Smithson has become one of the totemic artists of the time. His heritage is claimed by diverse tendencies within contemporary artmaking (only partly covered by Cornelia Butler’s catalogue essay on his legacy) and its interpretation is mooted by the most ambitious young art historians. But like many such artists before him—Cézanne, for example—Smithson’s oeuvre and its development present inconsistencies. These render many of those claims and interpretations partial at best—above all when it is a question of reconciling the mature works for which he is best known with the earlier ones that led up to them.

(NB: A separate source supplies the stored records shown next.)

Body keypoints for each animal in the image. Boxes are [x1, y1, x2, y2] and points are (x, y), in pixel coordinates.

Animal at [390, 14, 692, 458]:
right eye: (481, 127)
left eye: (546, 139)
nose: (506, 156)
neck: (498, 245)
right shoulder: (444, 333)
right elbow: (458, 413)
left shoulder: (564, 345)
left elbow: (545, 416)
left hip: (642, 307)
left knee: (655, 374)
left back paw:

The expressionist sci-fi of Smithson’s early work crudely declares interests—for instance, in the reactionary anti-romantic and anti-humanist aesthetic of TE Hulme, Wyndham Lewis and TS Eliot—that would remain important for him, but how? By arranging this retrospective—previously seen at the Museum of Contemporary Art in Los Angeles and the Dallas Museum of Art—against the grain of chronology, curators Butler and Eugenie Tsai have finessed the question more than answered it. In a challenging catalogue essay, Thomas Crow forcefully suggests that, far from ever having abandoned his early fascination with religion, Smithson’s continuing anti-visual bias was based on his ‘refusal of secularised culture.’ Crow may be simplifying matters. Smithson himself dismissed Marcel Duchamp’s ‘priestly’ stance as ‘a kind of religion-in-drag’ but then Hulme himself mocked romanticism as ‘spilt religion’. The problem in either case, perhaps, is less with religion than with its habit of getting into the wrong place of the wrong clothes. But as an admirer of Frederick Law Olmsted, Smithson saw himself as promoting a democratic spirit in opposition to Eliot’s ‘aristocratic stance’.

For Smithson, the scale of geological time and the inevitability of entropy, which underwrote in his work something like a revised version of the romantics’ cult of ruins, overturned the classicising stance of the reactionary modernists he’d admired. But it is as hard to reconcile Smithson’s essentially pessimistic obsession with entropy with any sort of progressivism à la Olmsted, as it is with Eliot’s love of stable hierarchy. The real problem may be that while Smithson is an artist we know through words more than through artifacts, his statements always sound more definitive than they really were, representing passionately-held contradictions.

As a person, Smithson seems to have been opaque, contrary, pushy, caustic and grandiose—his art is much the same. Although more and more people seem to be making pilgrimages to ‘The Spiral Jetty’, at present his most salien work might well not be any of his earthworks—so distant and formal in their own dishevelled way—but rather the 1969 slide lecture ‘Hotel Palenque’, which he may not even have considered a work. This piece takes the acidic voice and eye of such phantasmagoric fiction as ‘The Monuments of Passaic’ into the real time of listening.

The collaborative 1971 film ‘Swamp’ was shot by Smithson’s wife Nancy Holt as the pair pushed their way through a morass of tall weeds, but more vivid than the imagery is Smithson’s controlling voice as it determines the camera’s movements: ‘Go slow … watch it … make an about-face … go back the way you came … watch the stickers … shoot into the density of it …’. One remembers that this is the person who wrote, ‘A great artist can make art simply by casting a glance.’ He should have said, ‘by making others cast his glance.’ Smithson’s power is in imposing on us others his own ‘art of looking,’ as he put it. This comprehensive exhibition shows that the somewhat masochistic condition of receivership Smithson’s work imposes is, to a great extent, its own reward.